» TASK BRIEF
Copy each line of the material below, keeping its wording, order and capitalization unchanged.

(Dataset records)
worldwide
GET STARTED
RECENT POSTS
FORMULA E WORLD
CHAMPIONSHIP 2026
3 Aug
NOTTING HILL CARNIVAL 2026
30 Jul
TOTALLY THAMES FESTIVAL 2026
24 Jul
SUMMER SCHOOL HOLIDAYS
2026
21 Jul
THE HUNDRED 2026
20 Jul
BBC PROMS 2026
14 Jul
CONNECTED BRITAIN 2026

» RESPONSE TO THIS TASK
worldwide
GET STARTED
RECENT POSTS
FORMULA E WORLD
CHAMPIONSHIP 2026
3 Aug
NOTTING HILL CARNIVAL 2026
30 Jul
TOTALLY THAMES FESTIVAL 2026
24 Jul
SUMMER SCHOOL HOLIDAYS
2026
21 Jul
THE HUNDRED 2026
20 Jul
BBC PROMS 2026
14 Jul
CONNECTED BRITAIN 2026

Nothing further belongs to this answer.